- _Exercise instructions_
Every record needs to be repeated exactly; its pictures do not.

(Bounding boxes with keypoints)
[Start of section]
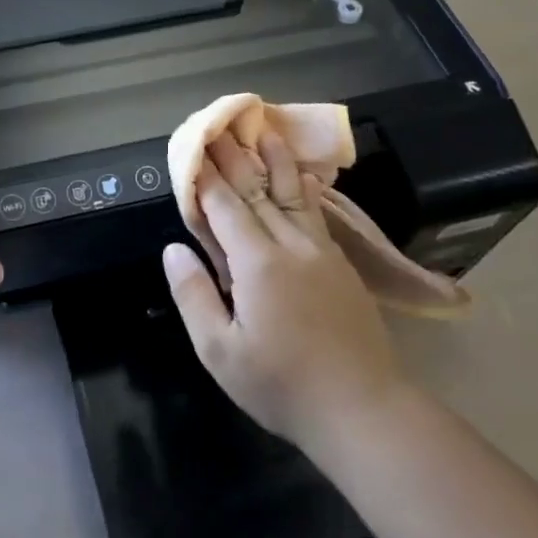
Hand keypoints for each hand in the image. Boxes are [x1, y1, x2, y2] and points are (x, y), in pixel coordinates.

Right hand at [163, 128, 404, 446]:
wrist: (364, 410)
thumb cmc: (282, 386)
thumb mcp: (220, 352)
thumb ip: (194, 296)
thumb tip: (173, 249)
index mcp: (257, 262)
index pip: (224, 206)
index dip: (204, 177)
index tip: (191, 148)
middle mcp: (290, 244)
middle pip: (256, 190)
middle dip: (233, 158)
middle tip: (217, 127)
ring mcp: (320, 251)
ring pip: (292, 193)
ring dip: (275, 160)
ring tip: (264, 131)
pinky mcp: (340, 264)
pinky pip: (315, 213)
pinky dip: (303, 188)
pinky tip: (304, 177)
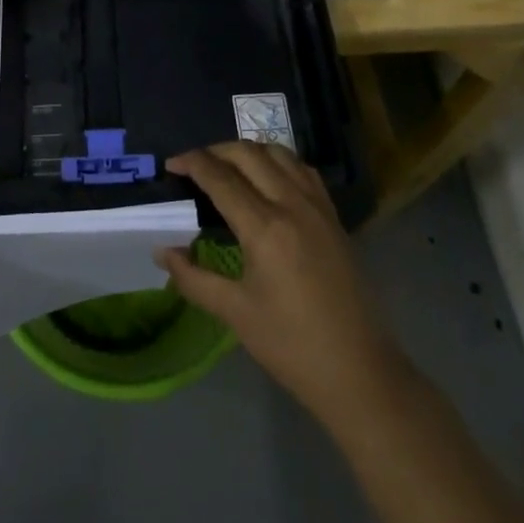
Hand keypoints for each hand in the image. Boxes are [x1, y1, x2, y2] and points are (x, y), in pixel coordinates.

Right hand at [157, 143, 410, 429]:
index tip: (171, 164)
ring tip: (228, 167)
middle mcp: (292, 204)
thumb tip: (163, 252)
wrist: (360, 372)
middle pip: (249, 153)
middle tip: (195, 165)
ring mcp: (318, 207)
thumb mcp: (235, 313)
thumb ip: (193, 278)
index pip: (220, 177)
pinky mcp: (334, 217)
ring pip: (279, 153)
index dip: (192, 163)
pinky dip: (278, 161)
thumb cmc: (291, 346)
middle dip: (216, 151)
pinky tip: (268, 180)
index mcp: (265, 227)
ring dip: (248, 151)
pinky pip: (302, 170)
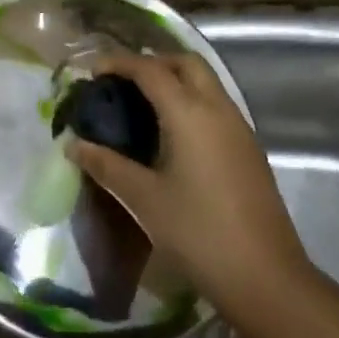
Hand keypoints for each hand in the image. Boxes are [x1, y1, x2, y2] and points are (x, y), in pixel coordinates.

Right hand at [68, 52, 311, 318]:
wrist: (264, 275)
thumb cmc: (197, 232)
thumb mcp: (144, 199)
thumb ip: (107, 166)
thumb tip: (74, 145)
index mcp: (189, 112)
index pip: (150, 69)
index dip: (119, 63)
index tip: (93, 71)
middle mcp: (218, 108)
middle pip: (186, 63)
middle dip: (153, 62)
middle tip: (122, 82)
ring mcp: (239, 127)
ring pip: (206, 82)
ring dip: (175, 80)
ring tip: (142, 104)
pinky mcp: (248, 148)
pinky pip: (216, 105)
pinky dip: (191, 101)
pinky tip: (173, 133)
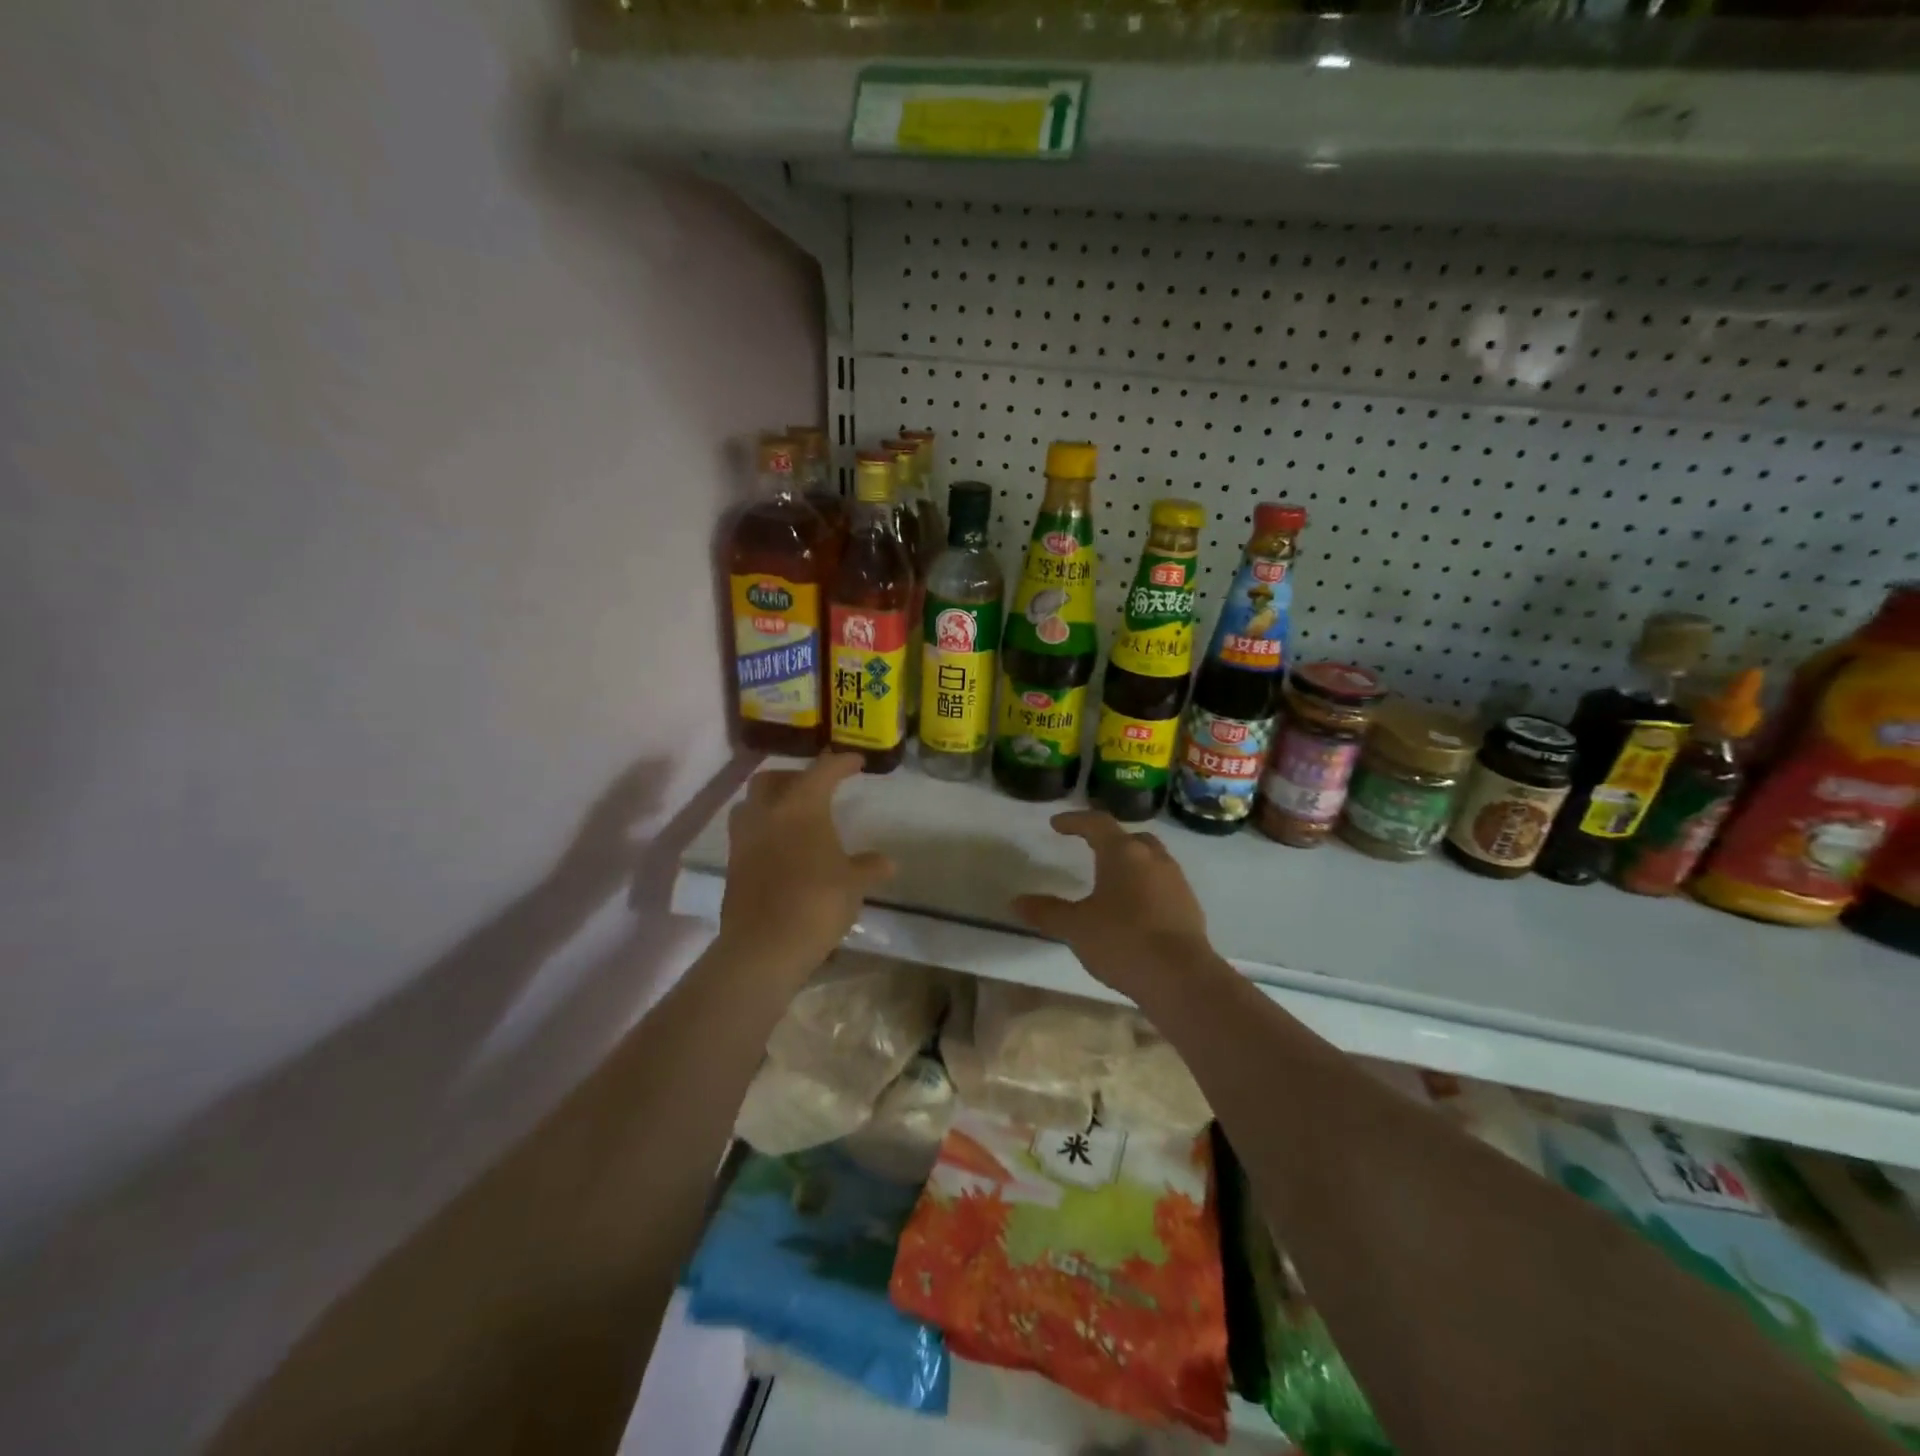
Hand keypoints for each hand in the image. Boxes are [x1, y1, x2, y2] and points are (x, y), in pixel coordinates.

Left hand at [717, 753, 894, 980]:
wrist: (764, 947)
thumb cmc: (817, 903)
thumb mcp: (853, 884)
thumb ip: (868, 867)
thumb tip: (886, 862)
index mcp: (801, 807)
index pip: (822, 771)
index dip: (841, 763)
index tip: (856, 762)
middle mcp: (767, 813)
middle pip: (773, 779)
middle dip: (794, 777)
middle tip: (816, 788)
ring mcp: (744, 839)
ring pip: (752, 804)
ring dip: (772, 802)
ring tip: (794, 816)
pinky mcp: (733, 865)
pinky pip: (747, 833)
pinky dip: (765, 831)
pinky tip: (783, 848)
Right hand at [1012, 810, 1212, 999]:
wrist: (1182, 978)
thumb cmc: (1123, 941)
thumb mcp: (1076, 928)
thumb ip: (1047, 912)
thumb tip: (1016, 902)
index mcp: (1123, 853)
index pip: (1097, 823)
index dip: (1074, 821)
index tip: (1057, 824)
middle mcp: (1153, 858)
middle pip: (1130, 838)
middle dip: (1109, 840)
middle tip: (1090, 848)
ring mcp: (1176, 881)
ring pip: (1150, 860)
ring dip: (1131, 864)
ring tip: (1111, 881)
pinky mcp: (1190, 906)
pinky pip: (1163, 884)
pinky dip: (1146, 887)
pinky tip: (1134, 909)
[End of section]
- _Task result_
Hand keypoints for each hand in the image. Boxes are [x1, y1, x2, y2] and points are (x, y), in pixel coordinates.

Right hand at [163, 128, 404, 446]:
wrist: (364, 410)
thumb cmc: (282, 386)
thumb mcp: (220, 352)
thumb ip: (194, 296)
thumb tip: (173, 249)
index mcp: (257, 262)
index pip: (224, 206)
index dip: (204, 177)
index tip: (191, 148)
middle mcp: (290, 244)
middle pip: (256, 190)
middle dip: (233, 158)
middle tip: (217, 127)
ring mcp: (320, 251)
ring pip: (292, 193)
ring dip: (275, 160)
ring tip: (264, 131)
pinky mcp: (340, 264)
pinky pip: (315, 213)
pinky dip: (303, 188)
pinky tip: (304, 177)
Hand keypoints for each hand in the image. Boxes are [x1, y1, x2, y2] and points are (x, y), in pixel coordinates.

Right hand at [157, 143, 410, 429]:
index tip: (171, 164)
ring tip: (228, 167)
middle mcp: (292, 204)
thumb tip: (163, 252)
wrist: (360, 372)
middle pip: (249, 153)
middle tip: (195, 165)
ring mcp: (318, 207)
thumb mcp: (235, 313)
thumb ip: (193, 278)
index pip: (220, 177)
pinky mcp: (334, 217)
ring pip: (279, 153)
index dip: (192, 163)
pinky dip: (278, 161)
thumb cmc: (291, 346)
middle dip: (216, 151)
pinky tip: (268, 180)
index mcp: (265, 227)
ring dip: (248, 151)
pinky pip: (302, 170)
Hand keypoints for each hand in the image. Boxes are [x1, y1, x2, y2] and points are (x, y), in pixel coordinates.

Right hand at [68, 52, 311, 318]:
wrist: (264, 275)
thumb cmc: (197, 232)
thumb mcp: (144, 199)
thumb ip: (107, 166)
thumb tip: (74, 145)
index mcp: (189, 112)
index pip: (150, 69)
index dip: (119, 63)
index tip: (93, 71)
middle mcp: (218, 108)
middle pip: (186, 63)
middle dip: (153, 62)
middle tip: (122, 82)
ring mcp: (239, 127)
ring pip: (206, 82)
ring dip: (175, 80)
ring tip: (142, 104)
pinky mcp: (248, 148)
pinky pip: (216, 105)
pinky dip: (191, 101)
pinky tip: (173, 133)
Hand keypoints for each hand in the image. Boxes are [x1, y1, x2, y2] and points are (x, y), in pixel coordinates.

Left hand at [717, 753, 894, 980]:
wrist: (764, 947)
thumb cmc: (817, 903)
thumb mcp: (853, 884)
thumb ip: (868, 867)
thumb tip: (886, 862)
index mcp: (801, 807)
index pip: (822, 771)
index dip: (841, 763)
index tip: (856, 762)
middle mcp: (767, 813)
middle pip: (773, 779)
middle dip: (794, 777)
middle tip: (816, 788)
ring mcp: (744, 839)
ring pip: (752, 804)
ring dip: (772, 802)
ring tip: (794, 816)
pinky mcp: (733, 865)
pinky pip: (747, 833)
pinky dip: (765, 831)
pinky tip: (783, 848)
Right hand at [1012, 810, 1212, 999]:
wrist: (1182, 978)
thumb cmc: (1123, 941)
thumb mcp: (1076, 928)
thumb ip: (1047, 912)
thumb tip: (1016, 902)
index mcp: (1123, 853)
index pip: (1097, 823)
index dip: (1074, 821)
index tip: (1057, 824)
middle mcp: (1153, 858)
middle pip: (1130, 838)
middle dip: (1109, 840)
middle tip: (1090, 848)
ring mcp: (1176, 881)
ring pip: (1150, 860)
ring dip: (1131, 864)
ring tip: (1111, 881)
pinky mcp: (1190, 906)
pinky pip: (1163, 884)
pinky dip: (1146, 887)
pinky tip: (1134, 909)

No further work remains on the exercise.